Ensure `MySchedule.cpp` is in the build and linked into the HFusion Transform module; the new strategy is then available in the pipeline.

#### Schedule primitives (Schedule API) quick reference

Inside `createScheduleImpl()`, you can reuse the schedule APIs in `ScheduleOperations.cpp`:

- **IO cache and buffer management**
  - `cacheRead`
  - `cacheWrite`
  - `setBufferSize`
- **Tiling and loop structure control**
  - `tileUsingFor`
  - `tileUsingForAll`
  - `tileReductionUsingFor`
- **Loop fuse and coalesce**
  - `fuseLoops`
  - `fuseIntoContaining`
  - `coalesceLoops`
- **Multi-core binding**
  - `bindLoopToMulticore`
  - See AnyPBR for `getMultiCoreNum` and similar to determine core count configuration.

By combining these primitives, you can implement flexible and efficient schedule strategies for new fusion patterns within the same framework.

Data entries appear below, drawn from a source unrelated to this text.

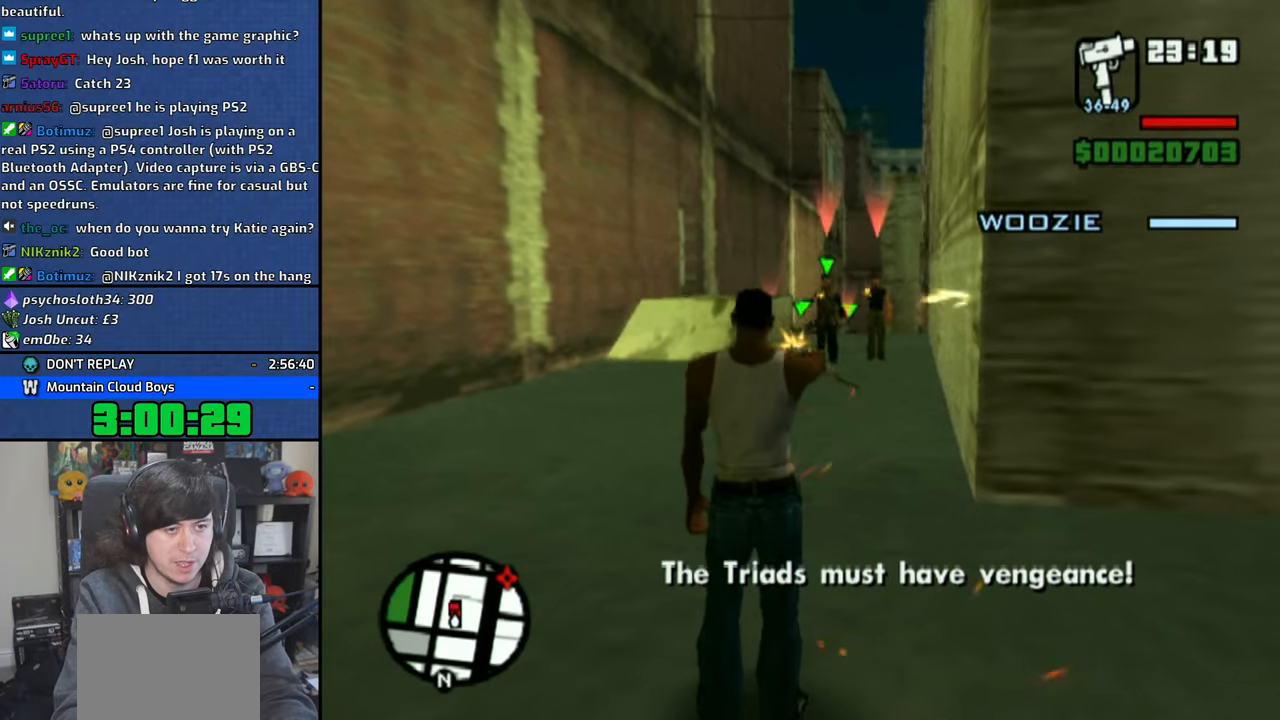
{"buttons": ["CIRCLE", "R1", "R2"], "left_stick": "up", "right_stick": "center", "events": [[216, "left_stick", "up"], [433, "R2", "down"]]}
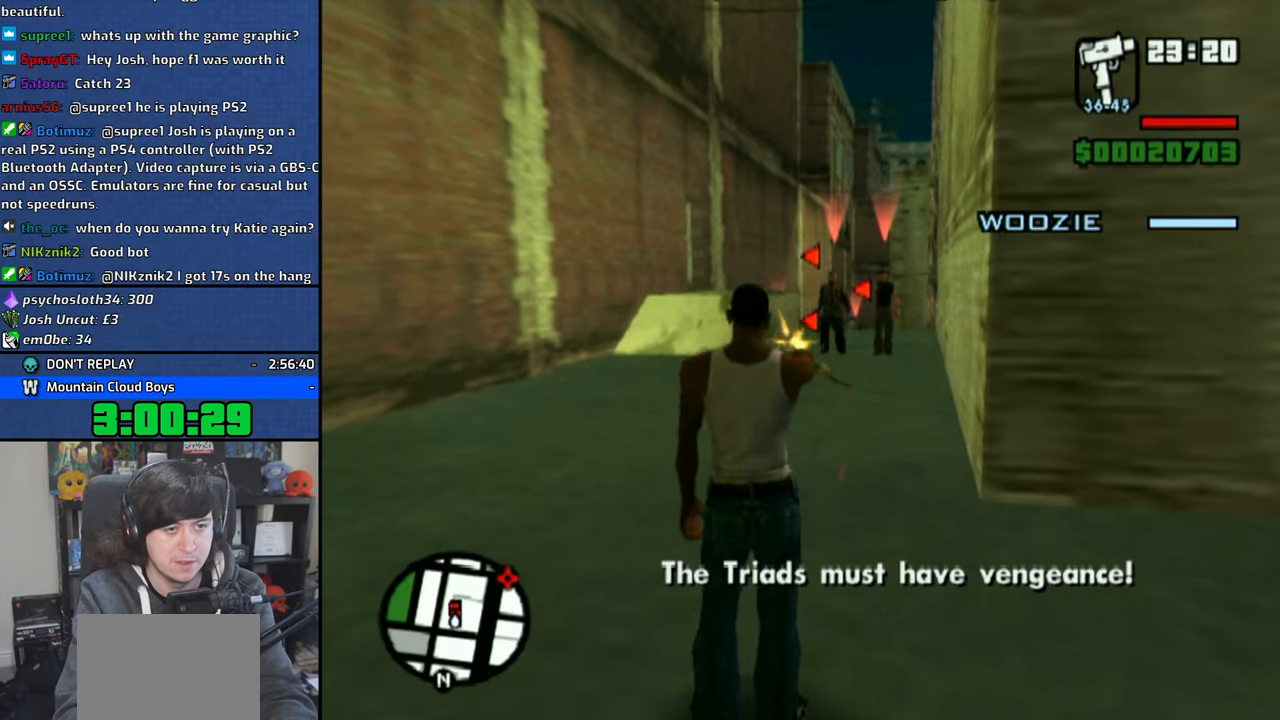
{"buttons": ["CIRCLE", "R1"], "left_stick": "up", "right_stick": "center", "events": [[50, "R2", "up"]]}
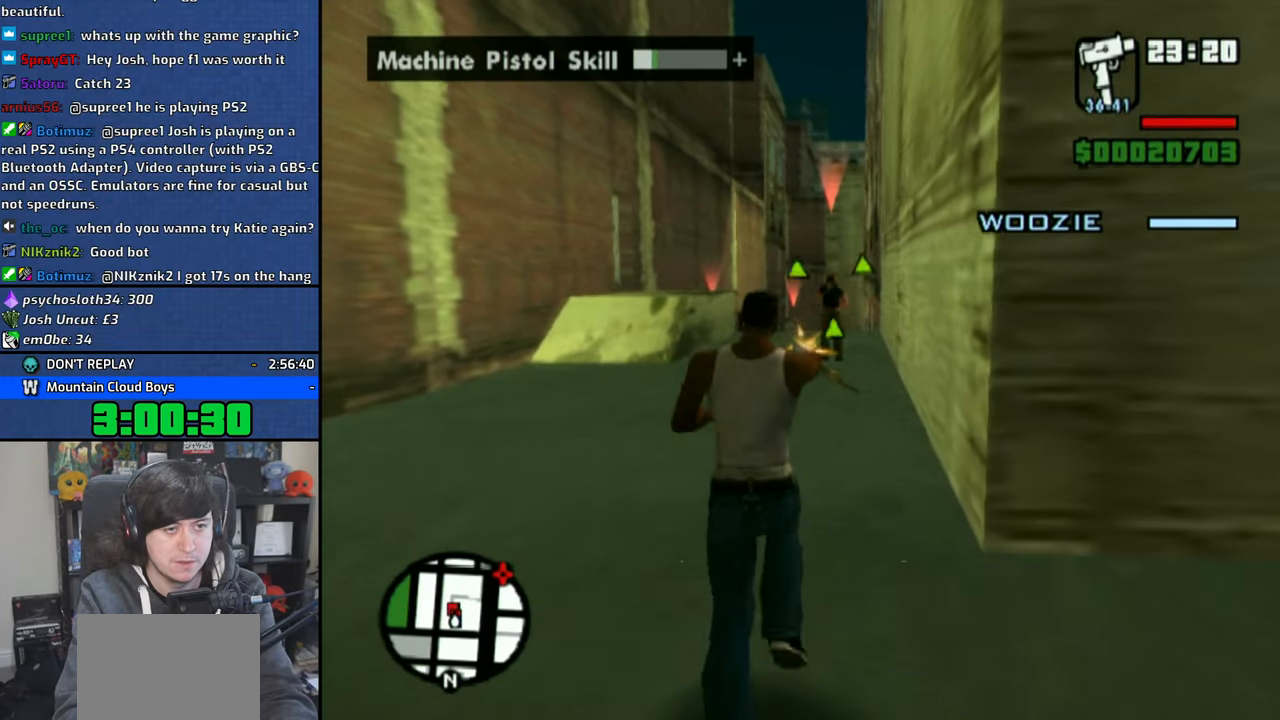
{"buttons": [], "left_stick": "up", "right_stick": "center", "events": [[300, "CIRCLE", "up"], [316, "R1", "up"]]}
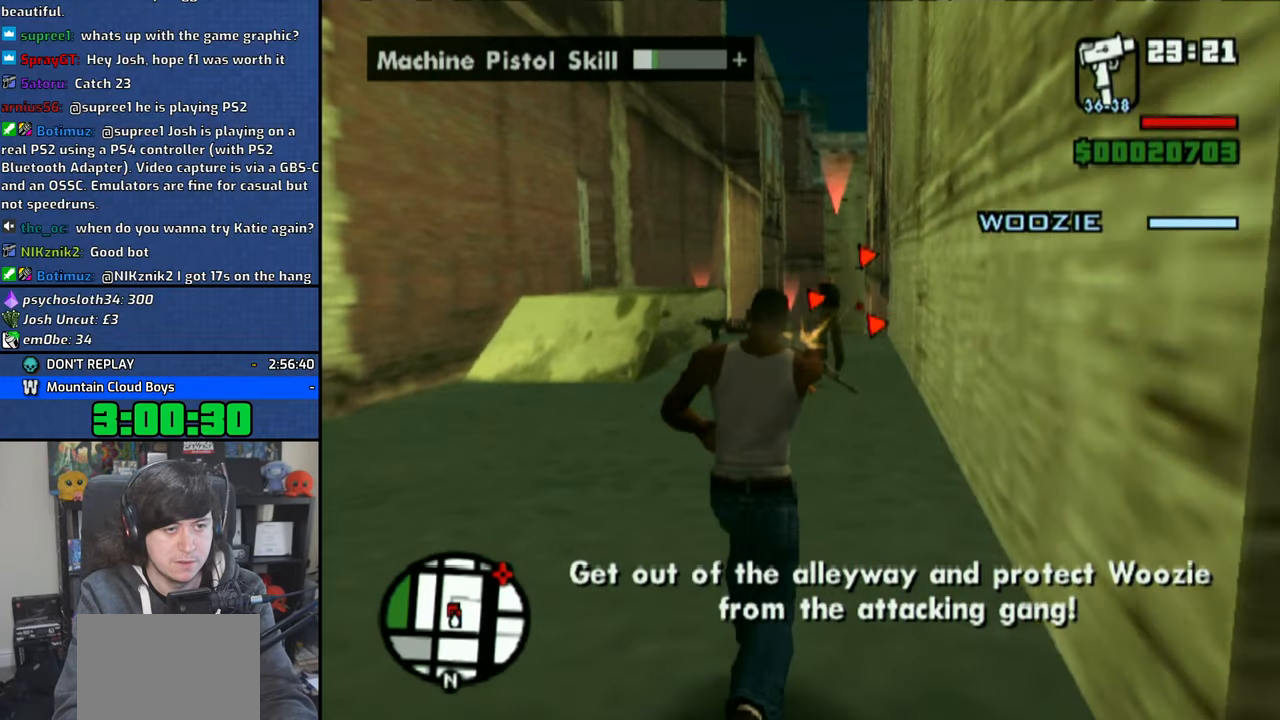
{"buttons": [], "left_stick": "up", "right_stick": "center", "events": [[133, "L2", "down"], [266, "L2", "up"]]}
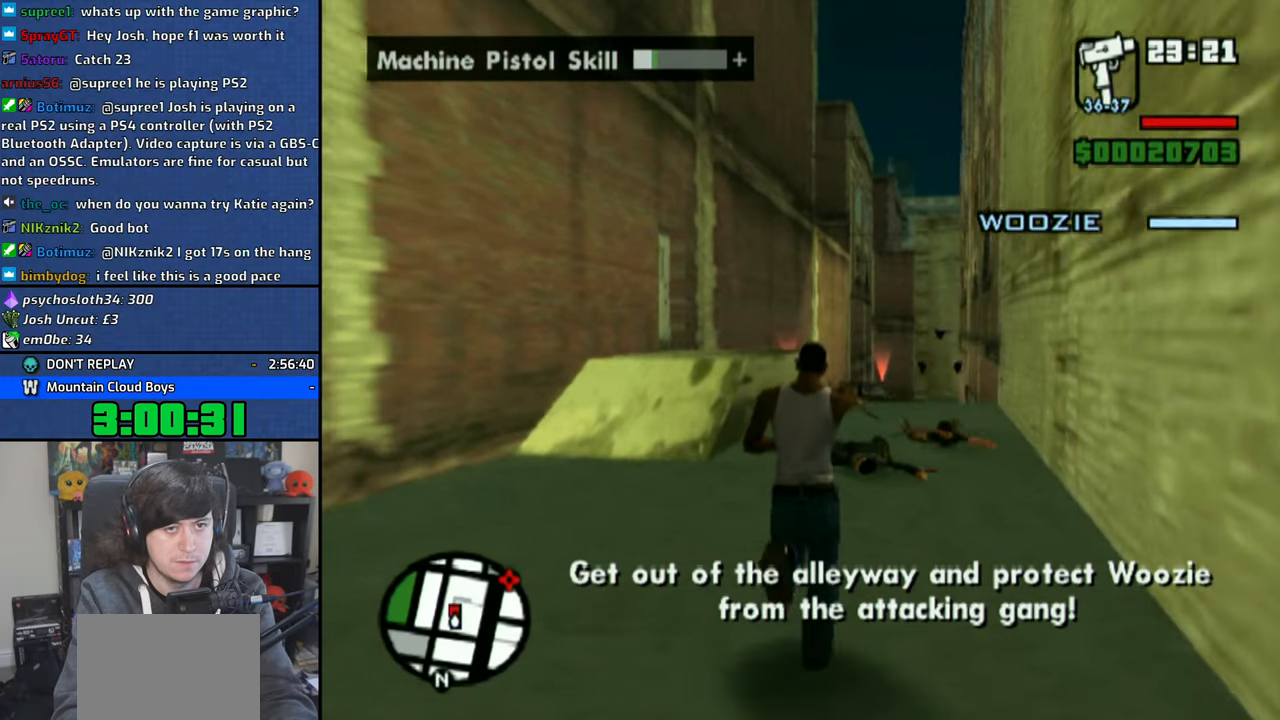
{"buttons": [], "left_stick": "up", "right_stick": "center", "events": [[66, "R1", "down"], [183, "R1", "up"]]}
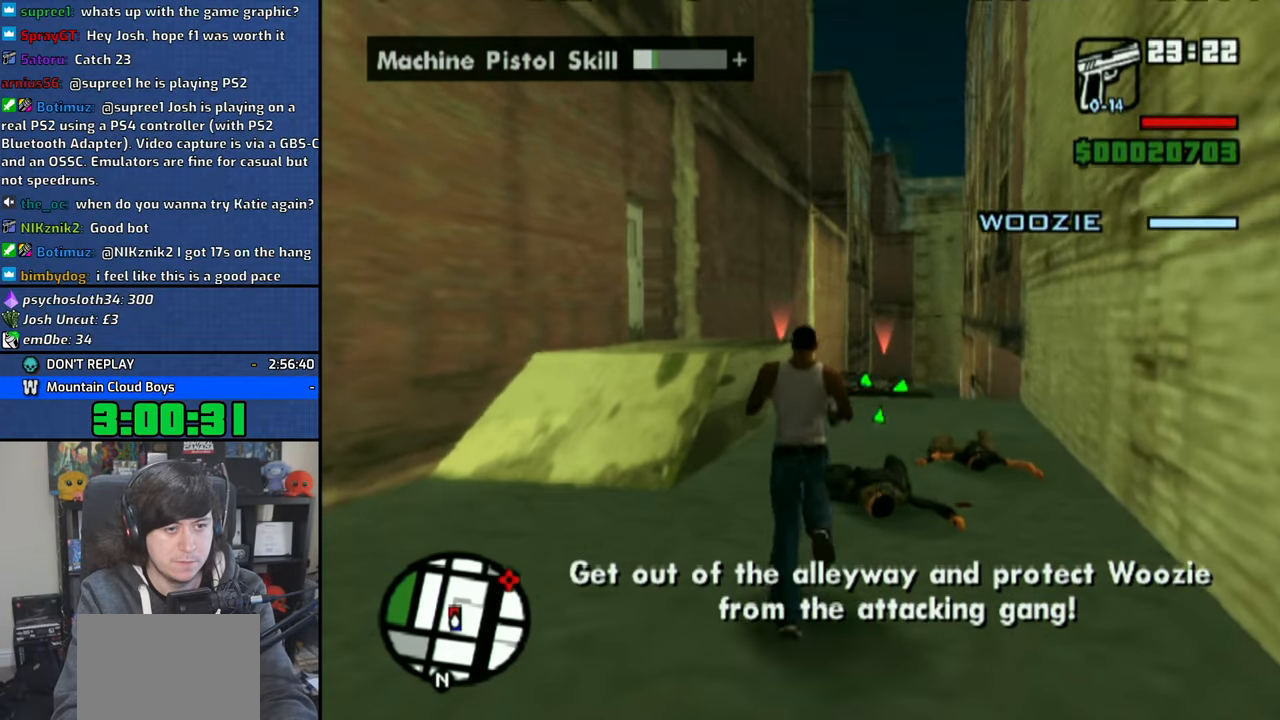
{"buttons": [], "left_stick": "up", "right_stick": "center", "events": [[183, "R1", "down"], [416, "R1", "up"]]}
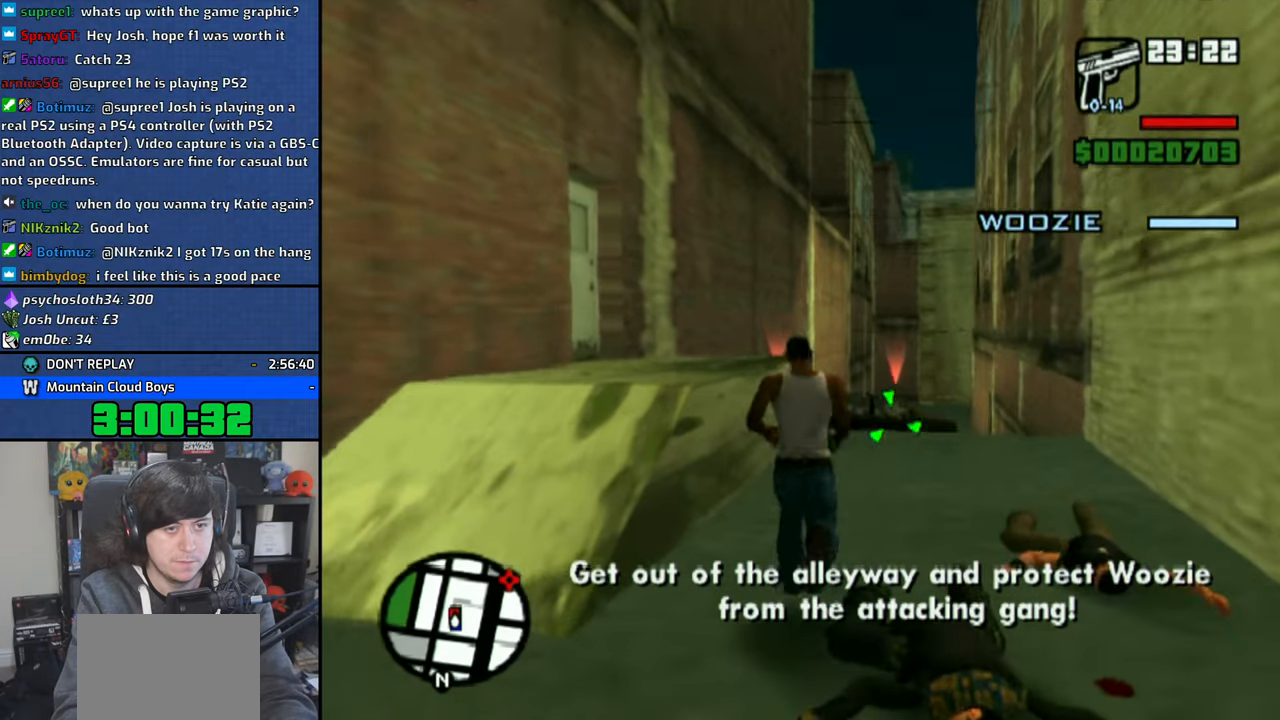
{"buttons": ["CIRCLE", "R1"], "left_stick": "center", "right_stick": "center", "events": [[50, "R2", "down"], [150, "R2", "up"], [283, "R1", "down"], [450, "CIRCLE", "down"], [466, "left_stick", "center"]]}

### Internal mechanisms (brief)

#### ValueHandle abstraction

- The `ValueHandle` family provides a uniform abstraction over MLIR values, function arguments, and named values from different sources.
- They offer a single interface for access and manipulation so scheduler code does not depend on low-level IR details.
- This helps keep the code concise and maintainable in both schedule construction and Transform interpretation.

#### Transform Dialect integration and interpretation

- AutoSchedule does not modify operator IR directly inside the scheduler; it builds a **Transform Dialect program**.
- `AutoScheduleInterpreter.cpp` is responsible for:
  - Receiving the schedule description produced by the scheduler;
  - Translating it into a sequence of Transform Dialect operations;
  - Applying these operations to the target `func::FuncOp` to perform the actual IR transformation.
- This design keeps schedule logic decoupled from IR details and makes the schedule traceable (e.g., by printing the Transform program), debuggable, and reusable.

#### Tiling computation framework

- The `TilingInfo` and `Expr` system unify **dimension size**, **alignment rules**, and **dynamic shape** as expressions.
- For static shape:
  - Expressions can be evaluated at compile time and folded into constant tiling parameters.
- For dynamic shape:
  - They are evaluated in the host tiling function with concrete input shapes;
  - The same expressions serve both static and dynamic cases, reducing code duplication.